I learned of the Goodyear bladder-cancer cluster in 1998, when I was working on a yearlong investigation of the chemical industry for the Houston Chronicle. I made mention of it in a longer article—quoting Rod Halford, one of the twenty-three victims to that point—and put it out of my mind. By 2013, when Goodyear regained my attention amid another investigation, the number of bladder-cancer cases in Niagara Falls had leapt to fifty-eight. I wrote a piece for the Center for Public Integrity, where I worked at the time. But I could see that the story was too big for a single article—or series of articles. At its core is a fastidious lawyer, Steven Wodka, who represented twenty-eight Goodyear bladder-cancer sufferers over the course of thirty-four years in third-party, product-liability claims against chemical suppliers—the only legal approach that could afford some measure of justice. In none of these cases was there a courtroom reckoning; each was settled without a trial. The corporate defendants wrote checks, insisted that the amounts be kept secret, admitted nothing, and largely avoided publicity.
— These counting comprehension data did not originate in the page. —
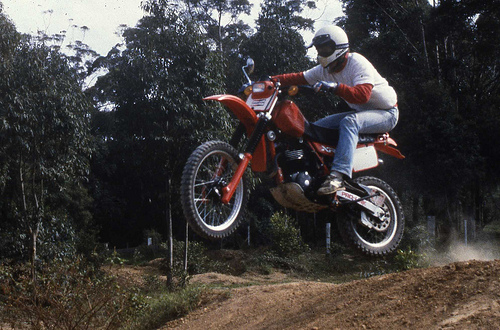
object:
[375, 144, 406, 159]
fender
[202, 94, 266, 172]
fender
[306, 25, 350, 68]
helmet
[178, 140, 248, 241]
tire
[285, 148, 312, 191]
engine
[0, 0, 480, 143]
sky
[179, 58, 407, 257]
bike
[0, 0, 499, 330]
photo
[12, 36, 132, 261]
branch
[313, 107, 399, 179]
jeans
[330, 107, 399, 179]
legs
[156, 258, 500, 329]
dirt ramp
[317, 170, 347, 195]
foot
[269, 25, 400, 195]
man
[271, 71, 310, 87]
sleeve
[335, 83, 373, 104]
sleeve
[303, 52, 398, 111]
shirt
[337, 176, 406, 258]
rear wheel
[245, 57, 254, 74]
mirror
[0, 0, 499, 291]
trees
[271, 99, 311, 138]
tank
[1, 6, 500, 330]
forrest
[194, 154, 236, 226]
spoke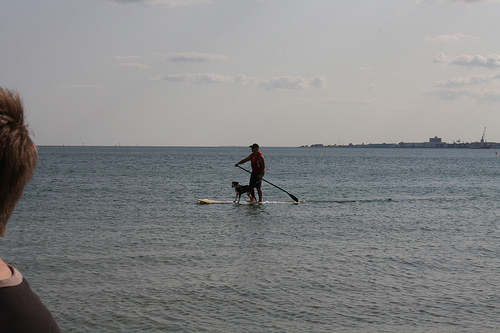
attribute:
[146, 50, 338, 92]
clouds — white 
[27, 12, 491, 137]
sky — blue 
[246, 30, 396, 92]
sky — blue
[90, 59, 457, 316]
person — standing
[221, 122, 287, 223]
person — close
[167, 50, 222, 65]
cloud — white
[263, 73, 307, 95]
cloud — white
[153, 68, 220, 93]
cloud — white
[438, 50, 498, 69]
cloud — white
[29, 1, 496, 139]
sky — blue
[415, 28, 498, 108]
cloud — white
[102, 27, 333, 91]
cloud — white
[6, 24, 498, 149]
sky — blue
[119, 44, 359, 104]
clouds — white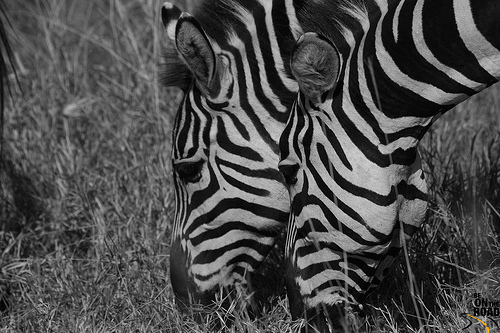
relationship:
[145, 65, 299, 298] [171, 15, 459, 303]
face on zebra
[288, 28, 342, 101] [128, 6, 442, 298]
ear on zebra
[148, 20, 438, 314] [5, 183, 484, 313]
heads in grass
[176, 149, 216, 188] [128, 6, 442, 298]
eyes on zebra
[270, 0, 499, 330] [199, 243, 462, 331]
zebra eating grasses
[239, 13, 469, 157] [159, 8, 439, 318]
neck of zebra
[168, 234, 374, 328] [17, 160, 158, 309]
mouths in grass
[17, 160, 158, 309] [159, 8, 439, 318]
grass of zebra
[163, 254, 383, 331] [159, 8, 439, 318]
nose of zebra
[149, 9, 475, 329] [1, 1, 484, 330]
zebra eating grass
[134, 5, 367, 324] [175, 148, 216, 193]
zebra has eyes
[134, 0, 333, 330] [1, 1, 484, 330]
zebra grazing in grass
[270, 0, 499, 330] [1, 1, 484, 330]
zebra grazing in grass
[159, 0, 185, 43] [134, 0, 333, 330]
ear belonging to zebra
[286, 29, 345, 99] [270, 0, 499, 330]
ear belonging to zebra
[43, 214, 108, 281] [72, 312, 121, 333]
black and white grass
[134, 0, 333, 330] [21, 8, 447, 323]
zebra eating grass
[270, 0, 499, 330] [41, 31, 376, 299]
zebra on grass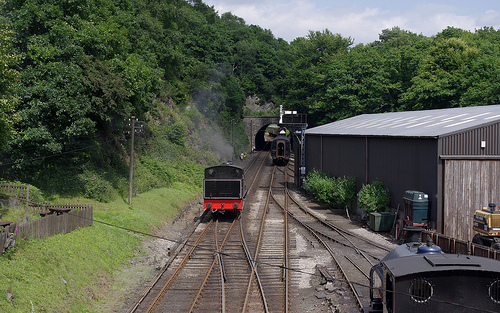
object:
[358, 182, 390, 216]
bush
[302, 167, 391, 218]
bush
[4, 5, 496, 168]
trees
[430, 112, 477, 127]
stripes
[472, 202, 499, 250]
tractor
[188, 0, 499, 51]
sky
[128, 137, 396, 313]
tracks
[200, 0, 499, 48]
clouds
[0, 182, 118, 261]
fence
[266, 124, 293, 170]
train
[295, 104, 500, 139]
roof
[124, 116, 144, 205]
pole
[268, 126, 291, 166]
train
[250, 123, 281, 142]
tunnel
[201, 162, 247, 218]
car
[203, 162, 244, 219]
train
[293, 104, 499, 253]
building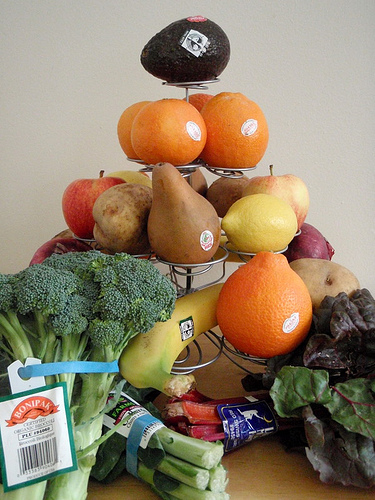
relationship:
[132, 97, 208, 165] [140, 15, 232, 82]
orange and avocado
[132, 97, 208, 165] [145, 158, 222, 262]
orange above pear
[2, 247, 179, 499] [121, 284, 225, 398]
broccoli by banana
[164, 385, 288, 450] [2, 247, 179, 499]
rhubarb by broccoli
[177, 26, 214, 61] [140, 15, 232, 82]
sticker on avocado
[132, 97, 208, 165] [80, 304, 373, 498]
orange on table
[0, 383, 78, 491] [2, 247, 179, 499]
label on broccoli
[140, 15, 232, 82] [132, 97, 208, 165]
avocado and orange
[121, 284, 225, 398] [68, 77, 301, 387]
banana on rack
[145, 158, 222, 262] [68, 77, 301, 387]
pear on rack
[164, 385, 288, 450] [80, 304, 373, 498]
rhubarb on table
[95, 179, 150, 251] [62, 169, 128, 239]
potato with apple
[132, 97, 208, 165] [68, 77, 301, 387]
orange on rack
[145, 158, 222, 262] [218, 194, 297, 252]
pear by lemon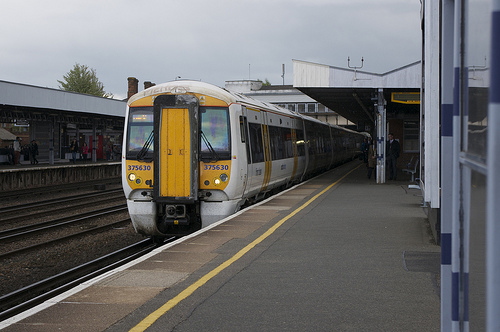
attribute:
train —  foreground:
[104, 63, 344, 222]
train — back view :
[104, 72, 375, 230]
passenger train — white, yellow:
[120, 77, 373, 247]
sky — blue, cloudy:
[1, 1, 424, 111]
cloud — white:
[107, 92, 122, 103]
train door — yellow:
[157, 105, 190, 199]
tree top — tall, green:
[56, 62, 117, 106]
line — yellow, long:
[126, 156, 368, 326]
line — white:
[0, 169, 306, 329]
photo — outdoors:
[1, 2, 499, 328]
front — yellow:
[126, 88, 238, 203]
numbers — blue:
[200, 162, 231, 173]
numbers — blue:
[128, 164, 157, 172]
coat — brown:
[366, 142, 378, 170]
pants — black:
[367, 167, 378, 178]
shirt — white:
[372, 143, 376, 155]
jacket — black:
[383, 138, 401, 163]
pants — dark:
[385, 154, 397, 180]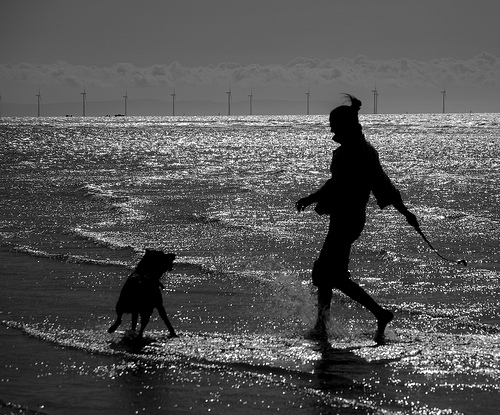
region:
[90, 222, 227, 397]
the dog is wet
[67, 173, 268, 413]
the dog is wet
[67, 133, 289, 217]
water of an ocean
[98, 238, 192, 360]
dog at a beach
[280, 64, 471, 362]
female at a beach with dog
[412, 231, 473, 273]
leash of a dog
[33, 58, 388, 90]
clouds in the sky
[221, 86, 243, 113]
windmills in the distance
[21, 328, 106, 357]
wave rolling in from ocean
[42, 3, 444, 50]
sky in the distance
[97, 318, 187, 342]
legs of a dog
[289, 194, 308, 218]
left hand of a woman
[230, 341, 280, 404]
the water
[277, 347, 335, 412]
the water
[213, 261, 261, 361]
the water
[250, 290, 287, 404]
the water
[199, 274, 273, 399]
the water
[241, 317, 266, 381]
the water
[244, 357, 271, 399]
the water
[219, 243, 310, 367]
the water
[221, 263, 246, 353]
the water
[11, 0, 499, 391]
the photo is black and white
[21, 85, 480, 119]
the wind turbines in the background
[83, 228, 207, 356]
the dog on the beach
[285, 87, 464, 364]
the woman on the beach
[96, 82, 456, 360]
the dog and woman playing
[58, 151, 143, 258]
the waves on the water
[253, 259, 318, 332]
water splashing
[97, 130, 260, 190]
the ocean is calm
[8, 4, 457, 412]
the wind is blowing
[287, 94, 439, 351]
a woman playing with a dog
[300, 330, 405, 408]
the shadow of a woman on the water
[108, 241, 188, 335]
a dog playing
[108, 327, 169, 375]
the shadow of a dog on the water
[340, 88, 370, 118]
a pony tail blowing in the wind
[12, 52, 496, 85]
a line of clouds in the sky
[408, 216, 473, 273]
a toy in a woman's hand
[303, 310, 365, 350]
a foot kicking up water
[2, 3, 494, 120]
a gray night sky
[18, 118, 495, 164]
light reflecting of the water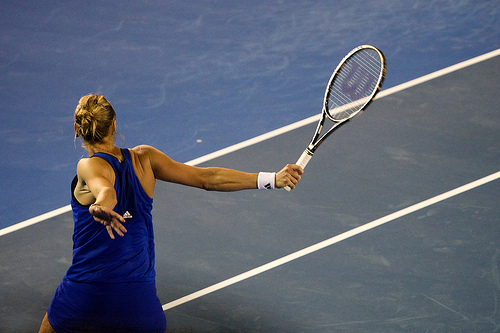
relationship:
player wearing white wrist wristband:
[62, 76, 189, 323] [255, 171, 278, 191]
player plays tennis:
[32, 93, 304, 333] [32, 34, 399, 332]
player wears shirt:
[32, 93, 304, 333] [52, 146, 164, 296]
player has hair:
[32, 93, 304, 333] [70, 103, 113, 137]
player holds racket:
[32, 93, 304, 333] [279, 39, 389, 197]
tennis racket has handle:
[275, 37, 395, 197] [279, 141, 320, 195]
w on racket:
[337, 52, 380, 106] [279, 39, 389, 197]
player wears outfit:
[32, 93, 304, 333] [41, 146, 173, 329]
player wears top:
[32, 93, 304, 333] [55, 144, 164, 302]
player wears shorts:
[32, 93, 304, 333] [41, 274, 170, 332]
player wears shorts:
[32, 93, 304, 333] [37, 277, 175, 331]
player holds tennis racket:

Wodka, fortunately, has an encyclopedic memory and the documents to back it up. And some of his clients—men like Harry Weist and Ray Kline—were willing to share details about conditions in the plant and their experiences with a fiendishly capricious disease. They, Wodka, and others made it possible for me to piece together the debacle that unfolded over decades in Niagara Falls and contextualize it amid the epidemic of disease that is threaded through the American workforce.
Excerpted from The Cancer Factory: Industrial Chemicals, Corporate Deception, and the Hidden Deaths of American Workers, by Jim Morris (Beacon Press, 2024). Reprinted with permission from Beacon Press.